In US Law, banning speech based on its content is called "Content-based" speech regulation (shocking, I know), as opposed to "Content-neutral" speech regulation like requiring all protests to end before a specific time. Content-based speech regulation can be constitutional if it passes strict scrutiny, but in the case of banning swastikas, it would fall under an even narrower subset of content-based speech regulation called "viewpoint regulation." I haven't found a case where the swastika or Nazi flag was banned in particular, but we can find reasoning that appears to safely protect the peaceful display of the Nazi flag and ideology from government restriction in Police Dept. of City of Chicago v. Mosley, 408 U.S. 92 (1972), a case in which Chicago banned picketing within 150 feet of a school except in the case of labor disputes related to the school. The Supreme Court found that this amounted to viewpoint-based discrimination, writing in the majority opinion:
But, above all else, the First Amendment means that government has no
power to restrict expression because of its message, its ideas, its
subject matter, or its content
Necessarily, then, under the Equal Protection Clause, not to mention
the First Amendment itself, government may not grant the use of a
forum to people whose views it finds acceptable, but deny use to those
wishing to express less favored or more controversial views. And it
may not select which issues are worth discussing or debating in public
facilities. There is an "equality of status in the field of ideas,"
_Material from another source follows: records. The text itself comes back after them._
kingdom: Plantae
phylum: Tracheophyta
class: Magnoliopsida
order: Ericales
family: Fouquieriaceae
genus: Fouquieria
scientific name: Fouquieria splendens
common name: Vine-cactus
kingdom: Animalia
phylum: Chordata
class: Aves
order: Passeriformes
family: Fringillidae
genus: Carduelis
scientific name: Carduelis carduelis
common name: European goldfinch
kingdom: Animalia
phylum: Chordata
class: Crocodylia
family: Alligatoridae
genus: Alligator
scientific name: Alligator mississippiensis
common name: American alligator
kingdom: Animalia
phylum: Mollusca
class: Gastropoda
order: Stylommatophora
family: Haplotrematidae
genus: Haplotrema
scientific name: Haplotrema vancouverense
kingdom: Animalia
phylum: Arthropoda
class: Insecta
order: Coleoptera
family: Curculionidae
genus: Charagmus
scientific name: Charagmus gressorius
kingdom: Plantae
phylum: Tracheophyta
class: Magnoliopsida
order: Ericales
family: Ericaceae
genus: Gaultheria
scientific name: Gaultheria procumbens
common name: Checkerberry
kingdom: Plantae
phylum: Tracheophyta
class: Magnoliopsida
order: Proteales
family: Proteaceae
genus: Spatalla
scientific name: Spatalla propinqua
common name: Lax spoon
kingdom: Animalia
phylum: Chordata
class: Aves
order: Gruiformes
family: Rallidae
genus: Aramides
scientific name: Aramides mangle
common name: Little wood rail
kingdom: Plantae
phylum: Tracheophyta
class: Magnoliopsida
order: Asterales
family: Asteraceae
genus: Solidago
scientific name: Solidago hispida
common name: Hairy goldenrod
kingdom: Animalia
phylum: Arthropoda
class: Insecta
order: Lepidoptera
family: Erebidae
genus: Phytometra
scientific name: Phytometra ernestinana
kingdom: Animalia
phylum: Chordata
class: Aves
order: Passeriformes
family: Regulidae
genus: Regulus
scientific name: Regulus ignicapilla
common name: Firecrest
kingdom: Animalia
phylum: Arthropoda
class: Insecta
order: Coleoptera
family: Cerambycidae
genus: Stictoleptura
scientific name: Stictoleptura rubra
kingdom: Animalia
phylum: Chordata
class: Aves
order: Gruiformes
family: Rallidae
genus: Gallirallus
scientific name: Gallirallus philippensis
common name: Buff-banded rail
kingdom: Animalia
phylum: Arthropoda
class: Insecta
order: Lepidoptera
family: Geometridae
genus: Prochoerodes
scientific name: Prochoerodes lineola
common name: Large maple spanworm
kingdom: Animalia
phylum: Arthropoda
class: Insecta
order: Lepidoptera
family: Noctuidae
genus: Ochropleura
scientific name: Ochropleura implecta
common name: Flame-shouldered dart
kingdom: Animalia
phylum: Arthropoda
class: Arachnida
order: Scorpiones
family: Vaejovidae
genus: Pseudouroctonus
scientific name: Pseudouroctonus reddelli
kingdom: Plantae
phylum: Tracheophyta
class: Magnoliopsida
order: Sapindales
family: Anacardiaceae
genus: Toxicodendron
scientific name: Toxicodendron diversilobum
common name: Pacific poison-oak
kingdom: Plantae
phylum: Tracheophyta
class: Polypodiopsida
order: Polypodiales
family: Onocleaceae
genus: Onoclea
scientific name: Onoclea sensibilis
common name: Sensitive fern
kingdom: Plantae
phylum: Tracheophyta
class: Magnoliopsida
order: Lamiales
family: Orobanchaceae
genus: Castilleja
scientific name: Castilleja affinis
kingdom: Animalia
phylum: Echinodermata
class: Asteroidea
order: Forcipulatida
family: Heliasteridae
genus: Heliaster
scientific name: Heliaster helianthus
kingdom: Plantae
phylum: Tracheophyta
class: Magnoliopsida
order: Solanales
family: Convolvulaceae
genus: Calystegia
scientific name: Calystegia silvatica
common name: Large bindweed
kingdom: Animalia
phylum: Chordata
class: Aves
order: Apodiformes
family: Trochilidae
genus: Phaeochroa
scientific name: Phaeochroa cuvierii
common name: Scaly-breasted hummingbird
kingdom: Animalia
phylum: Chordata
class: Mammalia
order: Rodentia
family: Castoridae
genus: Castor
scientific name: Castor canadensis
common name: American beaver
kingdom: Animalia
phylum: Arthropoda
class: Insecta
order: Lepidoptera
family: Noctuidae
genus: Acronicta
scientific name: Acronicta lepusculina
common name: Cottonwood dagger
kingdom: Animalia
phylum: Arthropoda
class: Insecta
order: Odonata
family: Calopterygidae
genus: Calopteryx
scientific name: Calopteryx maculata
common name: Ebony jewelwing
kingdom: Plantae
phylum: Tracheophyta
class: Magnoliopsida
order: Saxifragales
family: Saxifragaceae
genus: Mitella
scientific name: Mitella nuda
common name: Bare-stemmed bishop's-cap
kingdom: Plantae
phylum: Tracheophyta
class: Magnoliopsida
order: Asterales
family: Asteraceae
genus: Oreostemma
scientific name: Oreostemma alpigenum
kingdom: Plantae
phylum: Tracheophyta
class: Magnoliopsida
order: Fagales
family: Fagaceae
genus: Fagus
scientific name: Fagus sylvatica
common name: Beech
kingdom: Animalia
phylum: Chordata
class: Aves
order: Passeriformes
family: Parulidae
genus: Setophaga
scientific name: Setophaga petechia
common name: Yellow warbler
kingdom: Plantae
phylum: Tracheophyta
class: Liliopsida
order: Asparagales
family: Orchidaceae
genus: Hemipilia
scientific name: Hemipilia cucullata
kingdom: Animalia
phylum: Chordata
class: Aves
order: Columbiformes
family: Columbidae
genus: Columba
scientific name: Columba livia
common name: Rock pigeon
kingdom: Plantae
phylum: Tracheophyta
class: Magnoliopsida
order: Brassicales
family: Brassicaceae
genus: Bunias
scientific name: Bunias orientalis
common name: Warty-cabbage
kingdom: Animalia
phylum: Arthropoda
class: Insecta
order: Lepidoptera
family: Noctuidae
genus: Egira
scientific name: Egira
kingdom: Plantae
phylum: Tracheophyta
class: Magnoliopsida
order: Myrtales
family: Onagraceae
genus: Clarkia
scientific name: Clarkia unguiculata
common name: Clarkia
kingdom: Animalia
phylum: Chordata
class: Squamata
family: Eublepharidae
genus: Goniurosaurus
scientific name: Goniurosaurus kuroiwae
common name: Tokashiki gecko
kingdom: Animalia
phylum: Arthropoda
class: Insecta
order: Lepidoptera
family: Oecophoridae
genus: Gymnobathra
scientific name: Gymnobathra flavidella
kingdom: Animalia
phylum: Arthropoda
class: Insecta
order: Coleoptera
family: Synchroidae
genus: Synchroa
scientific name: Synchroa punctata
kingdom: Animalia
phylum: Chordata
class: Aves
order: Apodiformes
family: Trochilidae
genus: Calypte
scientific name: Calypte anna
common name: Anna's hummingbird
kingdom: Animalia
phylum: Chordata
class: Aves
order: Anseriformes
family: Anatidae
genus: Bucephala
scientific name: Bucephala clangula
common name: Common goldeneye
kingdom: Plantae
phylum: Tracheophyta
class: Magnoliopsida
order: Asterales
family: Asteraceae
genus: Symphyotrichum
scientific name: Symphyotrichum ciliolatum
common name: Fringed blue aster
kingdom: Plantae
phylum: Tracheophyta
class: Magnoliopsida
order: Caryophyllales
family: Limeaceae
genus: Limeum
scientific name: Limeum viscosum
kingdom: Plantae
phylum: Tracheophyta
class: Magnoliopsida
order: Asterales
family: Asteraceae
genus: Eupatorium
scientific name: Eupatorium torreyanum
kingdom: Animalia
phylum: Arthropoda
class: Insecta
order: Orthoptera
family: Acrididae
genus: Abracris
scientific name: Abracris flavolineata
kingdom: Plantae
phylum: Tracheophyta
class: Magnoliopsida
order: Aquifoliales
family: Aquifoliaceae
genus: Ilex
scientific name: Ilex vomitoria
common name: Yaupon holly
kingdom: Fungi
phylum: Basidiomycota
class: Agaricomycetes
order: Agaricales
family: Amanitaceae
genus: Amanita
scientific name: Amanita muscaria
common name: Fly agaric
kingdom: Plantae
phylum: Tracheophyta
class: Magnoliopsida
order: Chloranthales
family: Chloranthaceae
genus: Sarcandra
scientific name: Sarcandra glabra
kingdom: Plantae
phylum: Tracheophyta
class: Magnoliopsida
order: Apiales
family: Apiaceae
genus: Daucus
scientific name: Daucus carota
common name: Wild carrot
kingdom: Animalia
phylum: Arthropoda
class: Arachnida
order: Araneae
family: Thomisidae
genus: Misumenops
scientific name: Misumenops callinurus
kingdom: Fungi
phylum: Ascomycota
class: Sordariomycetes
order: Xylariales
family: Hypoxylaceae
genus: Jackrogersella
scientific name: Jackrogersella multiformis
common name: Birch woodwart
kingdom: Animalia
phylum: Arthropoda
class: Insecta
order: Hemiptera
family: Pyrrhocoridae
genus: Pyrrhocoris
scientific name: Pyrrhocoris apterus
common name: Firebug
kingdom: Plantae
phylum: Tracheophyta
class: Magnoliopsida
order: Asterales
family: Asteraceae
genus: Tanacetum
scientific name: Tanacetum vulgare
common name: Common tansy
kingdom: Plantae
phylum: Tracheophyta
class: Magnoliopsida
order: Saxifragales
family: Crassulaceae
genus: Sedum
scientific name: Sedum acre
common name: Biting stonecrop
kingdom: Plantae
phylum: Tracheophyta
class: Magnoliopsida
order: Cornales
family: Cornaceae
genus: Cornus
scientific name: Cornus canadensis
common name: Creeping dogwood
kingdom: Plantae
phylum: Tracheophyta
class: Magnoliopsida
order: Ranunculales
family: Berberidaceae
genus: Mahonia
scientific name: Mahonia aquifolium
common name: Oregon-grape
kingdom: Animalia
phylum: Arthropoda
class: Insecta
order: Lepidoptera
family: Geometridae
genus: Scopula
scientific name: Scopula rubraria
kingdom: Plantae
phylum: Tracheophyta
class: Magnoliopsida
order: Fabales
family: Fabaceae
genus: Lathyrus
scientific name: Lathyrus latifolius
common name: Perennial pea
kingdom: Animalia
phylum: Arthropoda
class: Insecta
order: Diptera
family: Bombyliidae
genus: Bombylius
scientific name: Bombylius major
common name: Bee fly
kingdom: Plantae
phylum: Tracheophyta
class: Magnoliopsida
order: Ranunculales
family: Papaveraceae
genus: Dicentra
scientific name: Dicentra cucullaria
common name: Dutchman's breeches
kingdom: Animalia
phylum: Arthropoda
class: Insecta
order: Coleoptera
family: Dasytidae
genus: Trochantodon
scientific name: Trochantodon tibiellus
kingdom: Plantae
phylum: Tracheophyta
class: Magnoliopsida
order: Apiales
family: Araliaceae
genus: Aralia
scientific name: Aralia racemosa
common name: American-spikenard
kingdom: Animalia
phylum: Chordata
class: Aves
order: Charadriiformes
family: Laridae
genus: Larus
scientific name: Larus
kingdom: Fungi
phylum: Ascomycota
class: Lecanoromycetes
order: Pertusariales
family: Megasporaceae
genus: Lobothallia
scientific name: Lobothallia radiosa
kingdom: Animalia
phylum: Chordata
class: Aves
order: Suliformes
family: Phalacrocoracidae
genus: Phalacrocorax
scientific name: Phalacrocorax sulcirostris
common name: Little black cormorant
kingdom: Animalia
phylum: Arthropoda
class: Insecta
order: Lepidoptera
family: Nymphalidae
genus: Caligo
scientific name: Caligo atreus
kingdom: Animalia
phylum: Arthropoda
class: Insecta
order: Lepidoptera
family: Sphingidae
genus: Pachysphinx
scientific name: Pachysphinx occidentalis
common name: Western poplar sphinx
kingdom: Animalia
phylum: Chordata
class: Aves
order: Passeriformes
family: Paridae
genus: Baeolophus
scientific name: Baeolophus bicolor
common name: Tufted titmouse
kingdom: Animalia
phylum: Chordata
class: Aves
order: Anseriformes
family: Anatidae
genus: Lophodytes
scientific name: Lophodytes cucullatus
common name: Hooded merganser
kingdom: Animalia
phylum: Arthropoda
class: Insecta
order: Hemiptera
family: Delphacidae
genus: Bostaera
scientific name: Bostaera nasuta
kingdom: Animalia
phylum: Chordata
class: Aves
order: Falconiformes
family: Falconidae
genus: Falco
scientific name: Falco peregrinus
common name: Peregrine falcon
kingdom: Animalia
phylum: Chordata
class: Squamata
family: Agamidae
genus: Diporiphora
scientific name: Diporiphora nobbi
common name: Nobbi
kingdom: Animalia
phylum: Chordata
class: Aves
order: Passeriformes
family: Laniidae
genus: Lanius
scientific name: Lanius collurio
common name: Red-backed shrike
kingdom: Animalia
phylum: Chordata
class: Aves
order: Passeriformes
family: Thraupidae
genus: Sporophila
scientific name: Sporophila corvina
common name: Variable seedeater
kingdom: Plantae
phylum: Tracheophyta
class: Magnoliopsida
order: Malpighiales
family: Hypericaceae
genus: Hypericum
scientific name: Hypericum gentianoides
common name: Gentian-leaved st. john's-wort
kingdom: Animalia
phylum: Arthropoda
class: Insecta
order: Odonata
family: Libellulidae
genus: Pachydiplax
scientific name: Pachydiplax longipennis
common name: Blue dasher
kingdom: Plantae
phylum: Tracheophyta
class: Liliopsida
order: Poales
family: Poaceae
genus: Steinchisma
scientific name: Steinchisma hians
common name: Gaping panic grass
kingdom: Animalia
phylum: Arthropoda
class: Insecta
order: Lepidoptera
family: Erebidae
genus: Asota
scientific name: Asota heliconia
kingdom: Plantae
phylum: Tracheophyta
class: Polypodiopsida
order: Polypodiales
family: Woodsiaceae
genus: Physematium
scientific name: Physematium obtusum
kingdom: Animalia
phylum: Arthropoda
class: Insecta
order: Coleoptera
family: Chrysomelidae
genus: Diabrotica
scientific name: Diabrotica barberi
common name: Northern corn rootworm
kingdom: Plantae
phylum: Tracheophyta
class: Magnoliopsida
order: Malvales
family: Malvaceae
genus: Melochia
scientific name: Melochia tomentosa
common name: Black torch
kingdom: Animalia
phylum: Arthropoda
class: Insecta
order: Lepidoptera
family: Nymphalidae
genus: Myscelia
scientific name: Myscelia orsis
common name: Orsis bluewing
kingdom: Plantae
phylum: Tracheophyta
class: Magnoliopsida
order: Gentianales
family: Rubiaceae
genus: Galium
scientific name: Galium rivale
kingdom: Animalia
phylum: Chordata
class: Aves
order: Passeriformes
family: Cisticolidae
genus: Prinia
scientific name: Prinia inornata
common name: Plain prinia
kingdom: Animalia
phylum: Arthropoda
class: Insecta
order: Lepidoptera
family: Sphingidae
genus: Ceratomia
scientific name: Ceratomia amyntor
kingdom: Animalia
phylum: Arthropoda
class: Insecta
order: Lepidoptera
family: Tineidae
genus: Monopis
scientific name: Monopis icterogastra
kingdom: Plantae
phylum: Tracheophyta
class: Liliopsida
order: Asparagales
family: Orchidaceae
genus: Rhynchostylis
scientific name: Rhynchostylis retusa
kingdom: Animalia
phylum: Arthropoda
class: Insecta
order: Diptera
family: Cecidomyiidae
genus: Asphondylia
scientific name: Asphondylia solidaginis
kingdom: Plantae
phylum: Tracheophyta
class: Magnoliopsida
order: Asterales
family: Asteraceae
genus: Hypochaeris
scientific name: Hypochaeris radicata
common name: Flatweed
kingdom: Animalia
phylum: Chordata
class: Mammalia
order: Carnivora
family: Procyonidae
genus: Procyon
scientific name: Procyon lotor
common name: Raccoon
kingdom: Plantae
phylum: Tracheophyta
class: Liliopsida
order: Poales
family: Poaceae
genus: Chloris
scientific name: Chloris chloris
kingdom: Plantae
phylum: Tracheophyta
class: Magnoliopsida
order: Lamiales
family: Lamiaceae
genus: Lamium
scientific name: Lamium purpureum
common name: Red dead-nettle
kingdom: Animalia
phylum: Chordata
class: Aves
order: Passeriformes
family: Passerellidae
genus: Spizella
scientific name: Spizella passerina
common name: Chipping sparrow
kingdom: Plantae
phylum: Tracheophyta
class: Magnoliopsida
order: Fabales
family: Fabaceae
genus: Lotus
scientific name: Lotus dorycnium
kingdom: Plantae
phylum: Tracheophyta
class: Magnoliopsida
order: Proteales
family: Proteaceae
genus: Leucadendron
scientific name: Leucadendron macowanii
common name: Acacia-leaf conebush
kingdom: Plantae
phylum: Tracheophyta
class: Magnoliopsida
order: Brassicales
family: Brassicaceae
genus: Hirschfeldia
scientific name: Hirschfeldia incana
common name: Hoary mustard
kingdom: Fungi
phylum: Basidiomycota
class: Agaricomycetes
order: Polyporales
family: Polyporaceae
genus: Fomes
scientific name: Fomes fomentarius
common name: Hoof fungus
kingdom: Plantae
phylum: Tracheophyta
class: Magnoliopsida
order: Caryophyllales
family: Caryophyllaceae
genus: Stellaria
and government must afford all points of view an equal opportunity to
be heard. Once a forum is opened up to assembly or speaking by some
groups, government may not prohibit others from assembling or speaking
on the basis of what they intend to say. Selective exclusions from a
public forum may not be based on content alone, and may not be
justified by reference to content alone.
As with all rights restrictions, a particular restriction may be Constitutional if it passes "strict scrutiny," namely, it:
is necessary to a "compelling state interest";
is "narrowly tailored" to achieving this compelling purpose; and
uses the "least restrictive means" to achieve the purpose.
In general, a ban on the peaceful display of Nazi imagery or promotion of Nazi ideas would fail the first test, as the government does not have a compelling interest to suppress ideas which might be distasteful to some or even the majority of people.
I have seen an argument that because the Nazi regime's stated goal included genocide, that promoting that ideology amounts to advocating violence. Speech which advocates violence or criminality may be criminalized, but only under a specific "imminent lawless action" test expressed in Brandenburg v. Ohio:
Freedoms of speech and press do not permit a State to forbid advocacy of the use of force or of law violation except where such advocacy is directed to inciting or producing imminent lawless action and is likely to incite or produce such action.
This case was brought against a KKK member who advocated various violent acts at a rally. The main distinction is that his speech did not call for specific violence, but merely advocated for it in general. This almost exactly mirrors the rationale for banning the Nazi ideology based on its advocacy of violence, and shows that a ban on such grounds would be unconstitutional. "Imminent" was clarified in Hess v. Indiana to mean that the action must be intended to produce actual lawless action at a specific point in the future, not simply advocate for it in general. Hess was a protester who was being forced off a street by police, said "We'll take the fucking street later" and was convicted of disorderly conduct for it, which the court reversed as his statement "amounted to nothing more than advocacy of illegal action at some indefinite future time" and was therefore protected by the First Amendment.